Finalmente, o arguido depôs ainda sobre a sua condição familiar e económica em termos acerca dos quais não existiram razões para duvidar e como se deu como provado, e quanto ao apontado antecedente criminal do arguido, foi relevante o respectivo CRC de fls. 125 a 127.


 *

O âmbito do recurso é dado pelas conclusões extraídas pelo recorrente da respetiva motivação. (Cf. entre outros, os acórdãos do STJ de 19-6-96 [1] e de 24-3-1999 [2] e Conselheiros Simas Santos e Leal Henriques, in Recursos em Processo Penal, 6.ª edição, 2007, pág. 103).

São apenas as questões suscitadas pelo recorrente e sumariadas nas respetivas conclusões que o tribunal de recurso tem de apreciar [3], sem prejuízo das de conhecimento oficioso.

Como bem esclarecem os Conselheiros Simas Santos e Leal-Henriques, «Se o recorrente não retoma nas conclusões, as questões que suscitou na motivação, o tribunal superior, como vem entendendo o STJ, só conhece das questões resumidas nas conclusões, por aplicação do disposto no art. 684.º, n.º3 do CPC. [art.635.º, n.º 4 do Novo C.P.C.]» (in Código de Processo Penal anotado, 2.ª edição, Vol. II, pág. 801).  

No caso dos autos, face às conclusões da motivação do recorrente … a questão a decidir é a seguinte:

- se a pena acessória de inibição de conduzir veículos com motor pelo período de 5 meses viola o disposto nos artigos 40.º, 69º, 70º e 71º, todos do Código Penal, devendo ser reduzida para o seu limite mínimo legalmente estabelecido ou para medida mais próxima deste limite.

Passemos ao seu conhecimento.

O Tribunal a quo fundamentou a aplicação ao arguido … da pena acessória de inibição de conduzir veículos com motor, pelo período de 5 meses, considerando para tanto “essencialmente os mesmos elementos” tidos em conta para a aplicação da pena principal. Ou seja, o nível das exigências de prevenção geral é especialmente elevado atenta a frequência e banalização com que o crime de condução de veículo em estado de embriaguez é praticado nos dias de hoje e face ainda à elevadíssima sinistralidade rodoviárias que se verifica no nosso país; as exigências de prevenção especial são reduzidas atendendo a que o arguido apresenta ainda hoje apenas um antecedente criminal pela prática de um crime de falsificação de documento, o qual não assume aqui especial relevância, na medida em que se reveste de natureza totalmente diversa daquele que está em apreço nos presentes autos; e a culpa é de grau mediano, nada sendo de relevar de especial a favor ou contra o arguido, sendo pouco significativa a confissão integral e sem reservas pois os factos em causa são inequívocos e foram presenciados em flagrante delito por agentes da autoridade.

━━━━

• _PROBLEMA A_
Segundo o texto para análise, qual o crime a que se refere o único antecedente criminal do arguido?

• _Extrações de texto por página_

━━━━

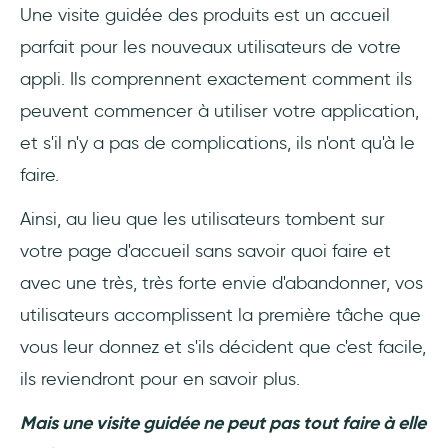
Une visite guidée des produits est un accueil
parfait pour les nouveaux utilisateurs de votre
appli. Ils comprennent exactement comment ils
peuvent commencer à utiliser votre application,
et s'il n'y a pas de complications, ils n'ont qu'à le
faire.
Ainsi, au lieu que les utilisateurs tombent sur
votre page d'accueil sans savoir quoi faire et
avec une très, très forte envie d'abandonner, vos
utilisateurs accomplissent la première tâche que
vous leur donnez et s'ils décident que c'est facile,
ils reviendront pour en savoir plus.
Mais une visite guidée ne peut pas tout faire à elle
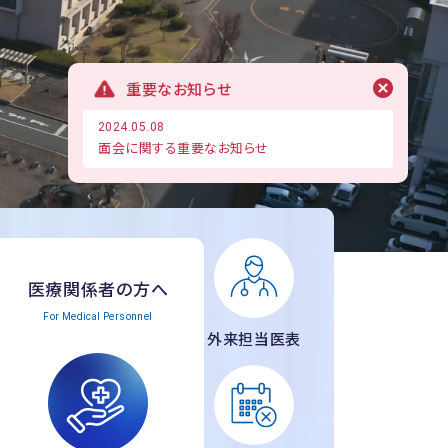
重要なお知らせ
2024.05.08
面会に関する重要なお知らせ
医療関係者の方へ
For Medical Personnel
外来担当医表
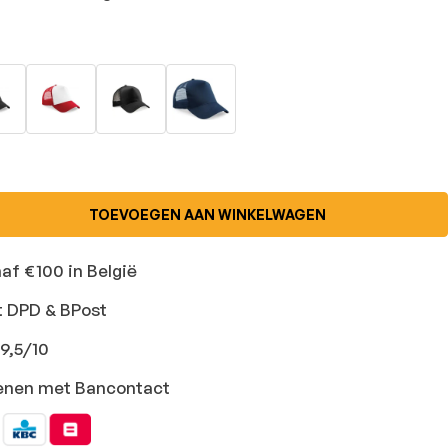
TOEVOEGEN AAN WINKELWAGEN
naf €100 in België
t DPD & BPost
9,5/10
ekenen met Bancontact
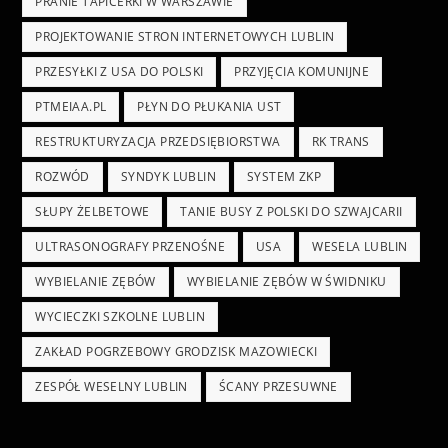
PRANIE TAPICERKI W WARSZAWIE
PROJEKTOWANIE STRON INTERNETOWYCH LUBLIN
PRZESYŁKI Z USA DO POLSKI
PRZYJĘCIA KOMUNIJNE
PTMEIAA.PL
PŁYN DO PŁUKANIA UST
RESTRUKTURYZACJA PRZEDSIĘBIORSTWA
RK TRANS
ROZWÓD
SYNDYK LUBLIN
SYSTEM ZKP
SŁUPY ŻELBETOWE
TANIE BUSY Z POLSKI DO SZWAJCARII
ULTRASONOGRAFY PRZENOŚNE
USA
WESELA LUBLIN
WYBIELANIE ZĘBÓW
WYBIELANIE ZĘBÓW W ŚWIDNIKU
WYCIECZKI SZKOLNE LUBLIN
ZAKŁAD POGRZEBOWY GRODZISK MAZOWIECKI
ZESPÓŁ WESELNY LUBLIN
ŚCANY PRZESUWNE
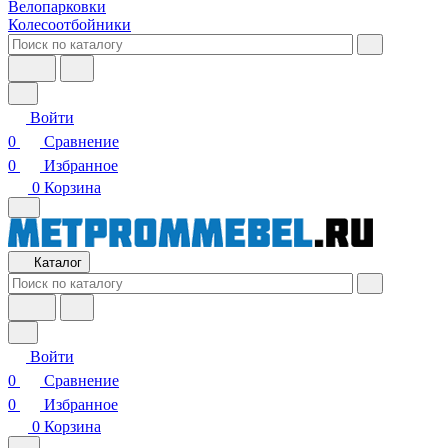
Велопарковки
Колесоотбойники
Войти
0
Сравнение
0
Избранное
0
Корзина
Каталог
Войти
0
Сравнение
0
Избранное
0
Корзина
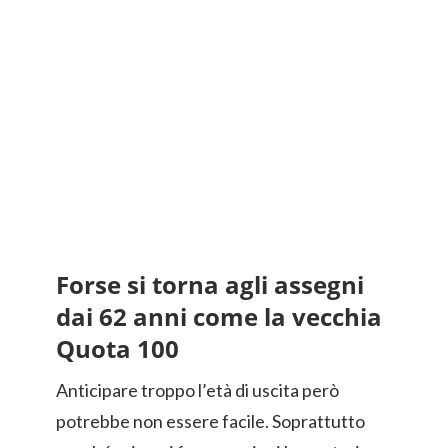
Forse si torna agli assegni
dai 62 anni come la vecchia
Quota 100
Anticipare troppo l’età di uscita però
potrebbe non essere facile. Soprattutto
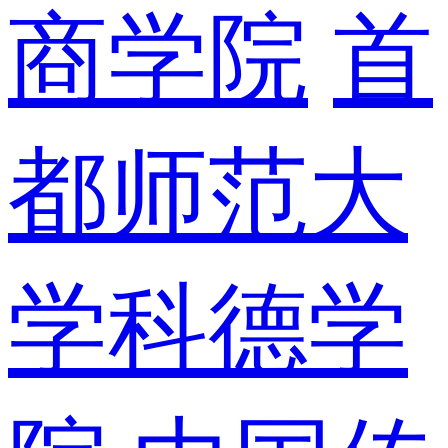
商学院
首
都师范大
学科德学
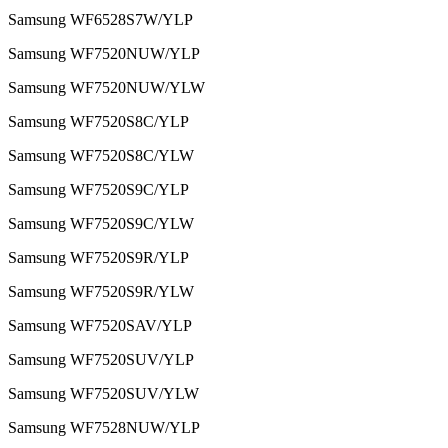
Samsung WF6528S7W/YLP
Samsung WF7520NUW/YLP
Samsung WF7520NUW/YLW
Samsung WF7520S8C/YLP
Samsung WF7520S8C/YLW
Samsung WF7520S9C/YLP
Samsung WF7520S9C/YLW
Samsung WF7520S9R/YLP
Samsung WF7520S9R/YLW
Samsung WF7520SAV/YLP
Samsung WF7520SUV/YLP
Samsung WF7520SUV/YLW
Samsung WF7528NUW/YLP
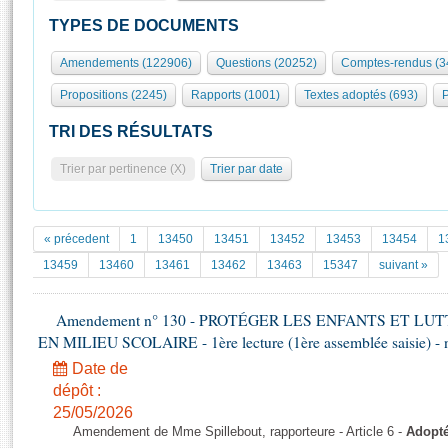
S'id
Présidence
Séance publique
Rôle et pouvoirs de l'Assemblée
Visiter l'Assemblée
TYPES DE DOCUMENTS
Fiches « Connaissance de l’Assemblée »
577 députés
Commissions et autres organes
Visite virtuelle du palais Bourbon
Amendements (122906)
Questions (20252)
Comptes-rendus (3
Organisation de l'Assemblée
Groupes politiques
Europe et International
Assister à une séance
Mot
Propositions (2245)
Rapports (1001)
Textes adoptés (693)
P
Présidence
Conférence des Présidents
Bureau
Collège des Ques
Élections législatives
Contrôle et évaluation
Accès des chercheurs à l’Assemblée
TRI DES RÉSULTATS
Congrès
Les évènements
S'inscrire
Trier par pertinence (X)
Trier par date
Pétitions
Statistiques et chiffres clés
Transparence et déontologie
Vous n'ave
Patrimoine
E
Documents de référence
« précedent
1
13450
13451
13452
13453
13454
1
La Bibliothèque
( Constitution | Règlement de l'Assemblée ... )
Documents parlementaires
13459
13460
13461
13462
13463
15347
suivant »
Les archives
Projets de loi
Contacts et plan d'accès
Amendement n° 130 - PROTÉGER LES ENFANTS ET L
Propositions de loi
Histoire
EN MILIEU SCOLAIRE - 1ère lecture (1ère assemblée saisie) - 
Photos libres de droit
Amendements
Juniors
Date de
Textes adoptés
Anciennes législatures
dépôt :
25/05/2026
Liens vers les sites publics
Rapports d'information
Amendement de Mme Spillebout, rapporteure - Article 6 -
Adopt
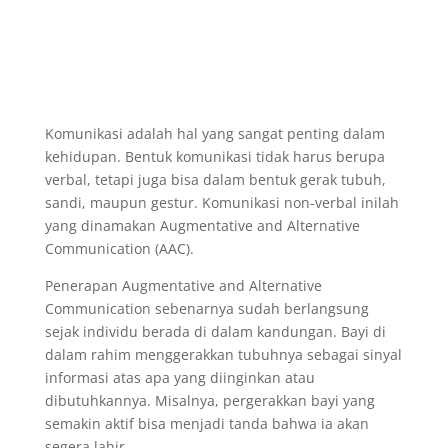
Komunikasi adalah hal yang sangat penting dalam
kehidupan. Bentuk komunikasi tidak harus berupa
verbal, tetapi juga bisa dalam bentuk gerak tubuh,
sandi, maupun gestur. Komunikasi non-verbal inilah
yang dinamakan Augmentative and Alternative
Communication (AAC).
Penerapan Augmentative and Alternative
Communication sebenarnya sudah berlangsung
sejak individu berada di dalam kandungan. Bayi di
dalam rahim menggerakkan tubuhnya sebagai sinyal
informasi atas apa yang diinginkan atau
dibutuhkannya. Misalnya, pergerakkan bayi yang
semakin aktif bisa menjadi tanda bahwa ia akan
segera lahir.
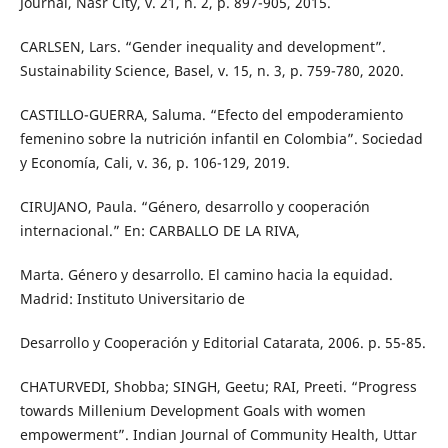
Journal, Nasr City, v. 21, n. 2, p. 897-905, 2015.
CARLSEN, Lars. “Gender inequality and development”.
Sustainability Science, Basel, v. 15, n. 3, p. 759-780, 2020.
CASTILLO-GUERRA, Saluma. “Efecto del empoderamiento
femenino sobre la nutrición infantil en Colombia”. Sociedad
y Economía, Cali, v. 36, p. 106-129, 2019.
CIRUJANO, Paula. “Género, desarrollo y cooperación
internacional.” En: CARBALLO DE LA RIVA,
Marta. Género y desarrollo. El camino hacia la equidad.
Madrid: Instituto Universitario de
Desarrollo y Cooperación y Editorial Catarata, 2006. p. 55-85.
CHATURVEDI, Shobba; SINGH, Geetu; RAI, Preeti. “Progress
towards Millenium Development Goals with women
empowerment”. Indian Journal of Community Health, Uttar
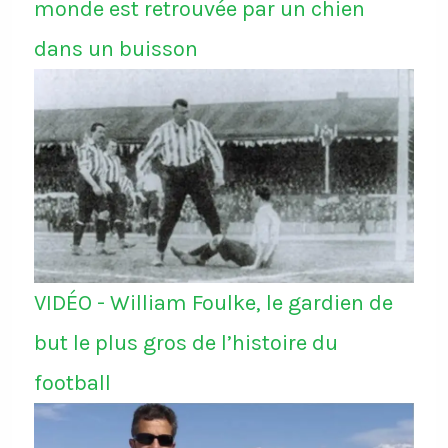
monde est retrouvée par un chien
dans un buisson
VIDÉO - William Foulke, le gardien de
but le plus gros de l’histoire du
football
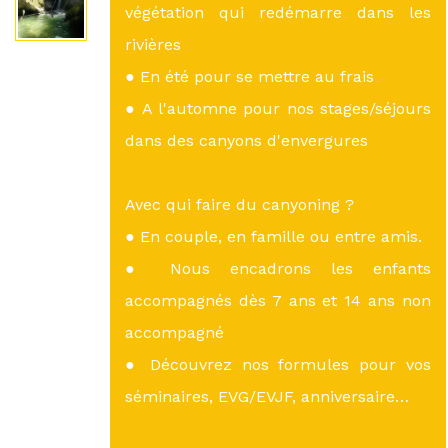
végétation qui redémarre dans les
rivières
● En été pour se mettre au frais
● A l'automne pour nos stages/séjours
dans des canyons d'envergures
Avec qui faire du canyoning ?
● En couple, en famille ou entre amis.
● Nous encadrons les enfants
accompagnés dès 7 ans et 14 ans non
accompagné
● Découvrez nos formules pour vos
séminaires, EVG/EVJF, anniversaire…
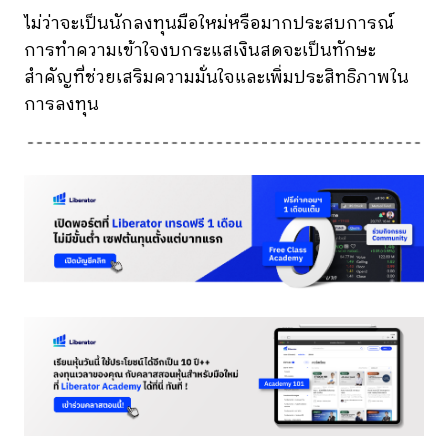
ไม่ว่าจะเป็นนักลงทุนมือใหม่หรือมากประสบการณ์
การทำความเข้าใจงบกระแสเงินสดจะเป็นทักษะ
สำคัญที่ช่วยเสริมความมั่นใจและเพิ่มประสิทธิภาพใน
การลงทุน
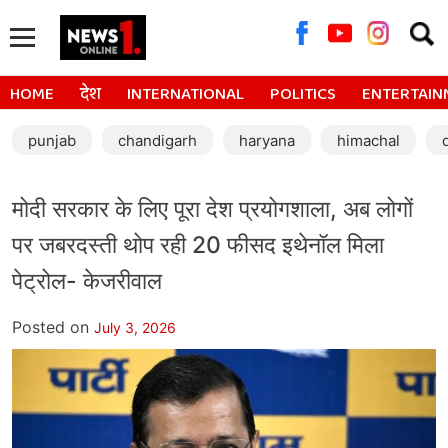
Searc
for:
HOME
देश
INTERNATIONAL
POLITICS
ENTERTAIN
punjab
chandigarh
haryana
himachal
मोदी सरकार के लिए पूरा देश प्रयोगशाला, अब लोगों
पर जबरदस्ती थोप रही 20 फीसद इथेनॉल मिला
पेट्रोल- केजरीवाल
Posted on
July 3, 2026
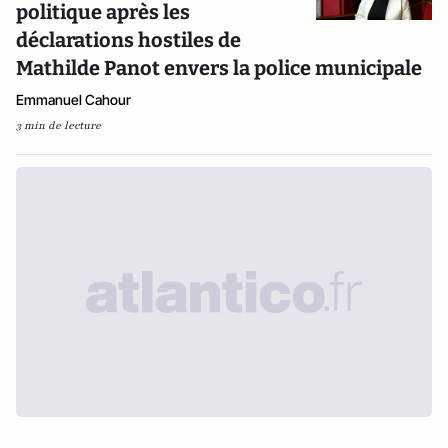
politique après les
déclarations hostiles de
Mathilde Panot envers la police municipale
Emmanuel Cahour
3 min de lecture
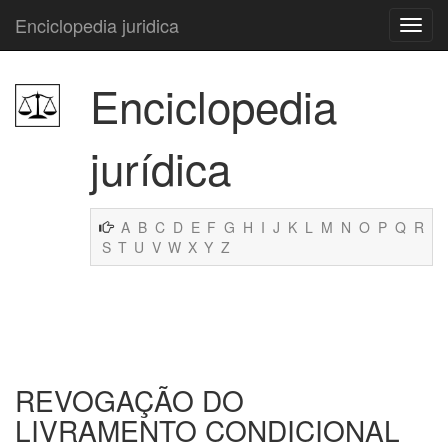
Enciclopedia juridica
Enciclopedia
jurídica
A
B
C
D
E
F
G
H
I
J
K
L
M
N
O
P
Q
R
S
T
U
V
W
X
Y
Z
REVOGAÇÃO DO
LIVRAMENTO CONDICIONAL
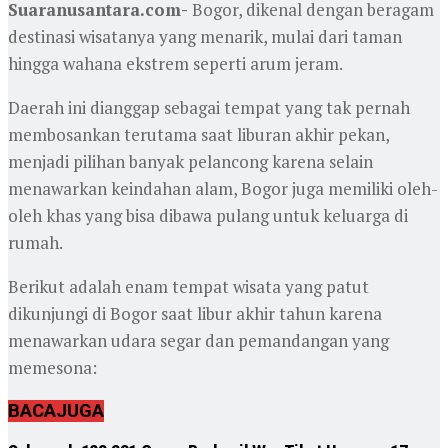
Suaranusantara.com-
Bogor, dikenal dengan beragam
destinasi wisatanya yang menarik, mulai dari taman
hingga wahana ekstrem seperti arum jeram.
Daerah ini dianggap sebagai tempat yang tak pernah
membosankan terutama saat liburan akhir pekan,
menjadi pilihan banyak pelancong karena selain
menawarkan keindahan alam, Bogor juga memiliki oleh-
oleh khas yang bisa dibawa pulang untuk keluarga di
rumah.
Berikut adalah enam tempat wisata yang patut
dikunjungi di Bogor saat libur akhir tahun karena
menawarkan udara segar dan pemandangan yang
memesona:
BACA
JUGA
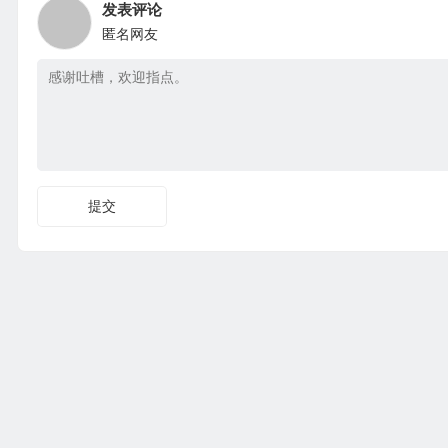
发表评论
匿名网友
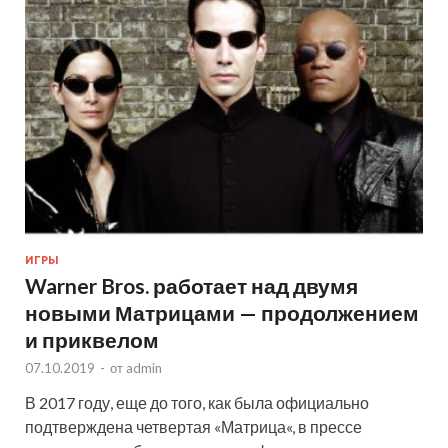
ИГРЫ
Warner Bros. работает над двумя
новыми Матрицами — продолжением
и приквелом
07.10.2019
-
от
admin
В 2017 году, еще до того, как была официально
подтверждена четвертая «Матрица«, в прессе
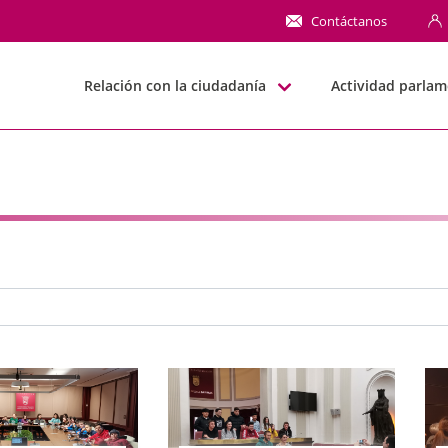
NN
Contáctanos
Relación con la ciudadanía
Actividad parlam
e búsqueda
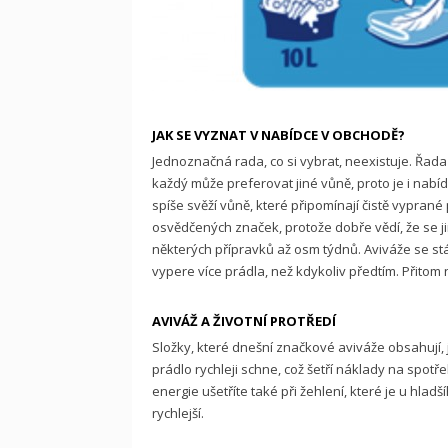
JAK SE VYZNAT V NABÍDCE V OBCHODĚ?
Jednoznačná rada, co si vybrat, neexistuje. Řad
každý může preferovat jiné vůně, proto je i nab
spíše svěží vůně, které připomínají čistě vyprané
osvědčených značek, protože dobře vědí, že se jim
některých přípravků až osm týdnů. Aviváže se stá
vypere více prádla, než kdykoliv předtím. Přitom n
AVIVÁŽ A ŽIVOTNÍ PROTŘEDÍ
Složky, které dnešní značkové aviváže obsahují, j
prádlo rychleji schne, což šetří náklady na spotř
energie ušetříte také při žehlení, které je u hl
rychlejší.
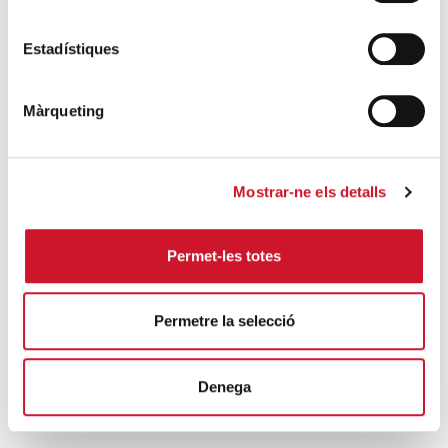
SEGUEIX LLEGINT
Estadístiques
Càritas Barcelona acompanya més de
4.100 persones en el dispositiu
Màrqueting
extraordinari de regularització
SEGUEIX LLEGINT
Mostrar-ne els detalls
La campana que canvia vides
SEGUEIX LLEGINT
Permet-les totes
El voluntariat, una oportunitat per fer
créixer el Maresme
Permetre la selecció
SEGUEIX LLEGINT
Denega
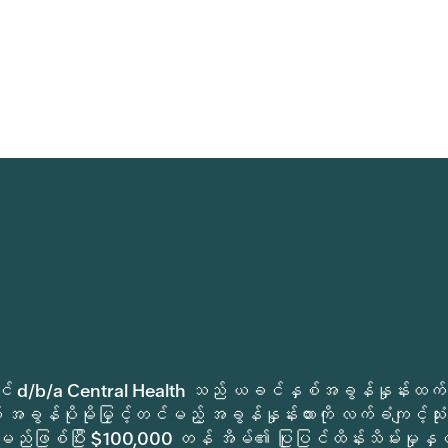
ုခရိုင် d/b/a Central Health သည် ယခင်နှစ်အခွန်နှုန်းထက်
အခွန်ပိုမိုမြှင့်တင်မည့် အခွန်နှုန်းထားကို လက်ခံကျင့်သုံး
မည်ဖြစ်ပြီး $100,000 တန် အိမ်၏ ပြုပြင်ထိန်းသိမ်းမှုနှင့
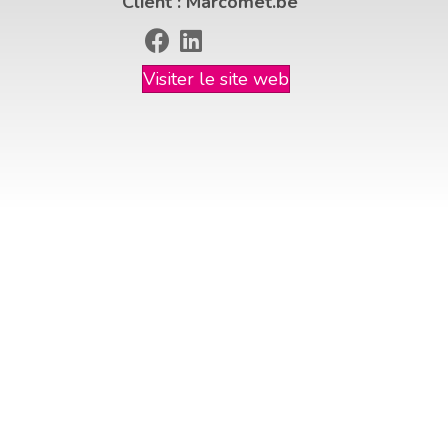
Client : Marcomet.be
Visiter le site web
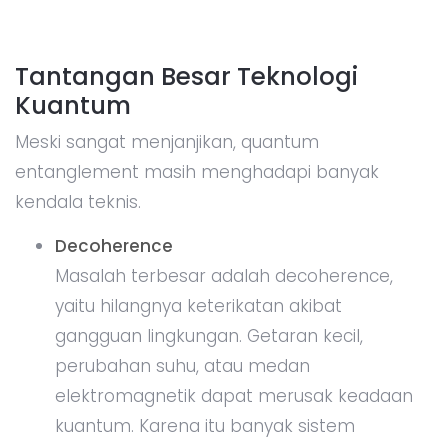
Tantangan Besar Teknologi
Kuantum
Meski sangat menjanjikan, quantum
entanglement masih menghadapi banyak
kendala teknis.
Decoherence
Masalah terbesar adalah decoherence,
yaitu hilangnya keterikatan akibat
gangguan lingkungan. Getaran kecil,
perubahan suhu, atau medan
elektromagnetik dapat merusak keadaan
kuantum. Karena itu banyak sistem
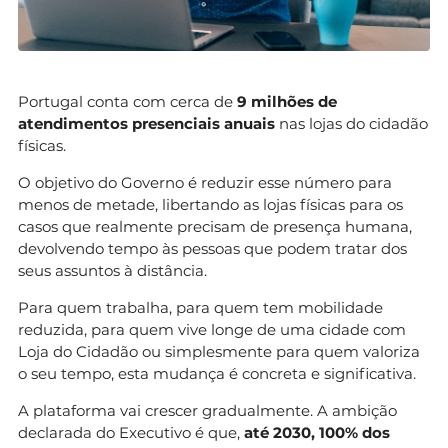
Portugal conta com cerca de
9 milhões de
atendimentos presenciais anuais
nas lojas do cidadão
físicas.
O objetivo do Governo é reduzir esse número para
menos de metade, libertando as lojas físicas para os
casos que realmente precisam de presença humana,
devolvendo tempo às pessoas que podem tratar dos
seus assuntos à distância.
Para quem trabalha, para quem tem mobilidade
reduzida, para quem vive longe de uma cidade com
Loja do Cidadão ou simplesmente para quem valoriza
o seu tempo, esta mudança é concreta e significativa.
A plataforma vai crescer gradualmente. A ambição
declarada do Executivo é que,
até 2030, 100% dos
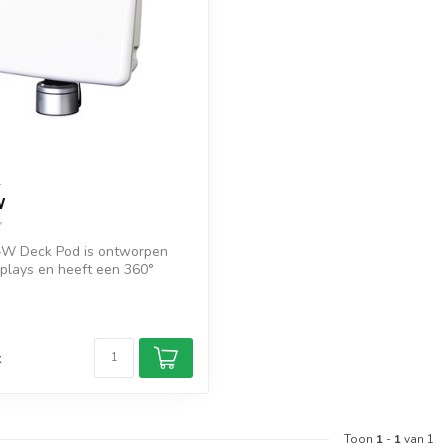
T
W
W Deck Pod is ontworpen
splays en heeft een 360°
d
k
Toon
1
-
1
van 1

━━━━

• _PROBLEMA B_
Transcreva fielmente, a partir da listagem, o trecho desde a linha que contém "Tantangan Besar Teknologi" até à linha que contém "kuantum. Karena itu banyak sistem".

• _RESOLUÇÃO A_
Um crime de falsificação de documento.

• _RESOLUÇÃO B_
Tantangan Besar Teknologi
Kuantum
Meski sangat menjanjikan, quantum
entanglement masih menghadapi banyak
kendala teknis.
Decoherence
Masalah terbesar adalah decoherence,
yaitu hilangnya keterikatan akibat
gangguan lingkungan. Getaran kecil,
perubahan suhu, atau medan
elektromagnetik dapat merusak keadaan
kuantum. Karena itu banyak sistem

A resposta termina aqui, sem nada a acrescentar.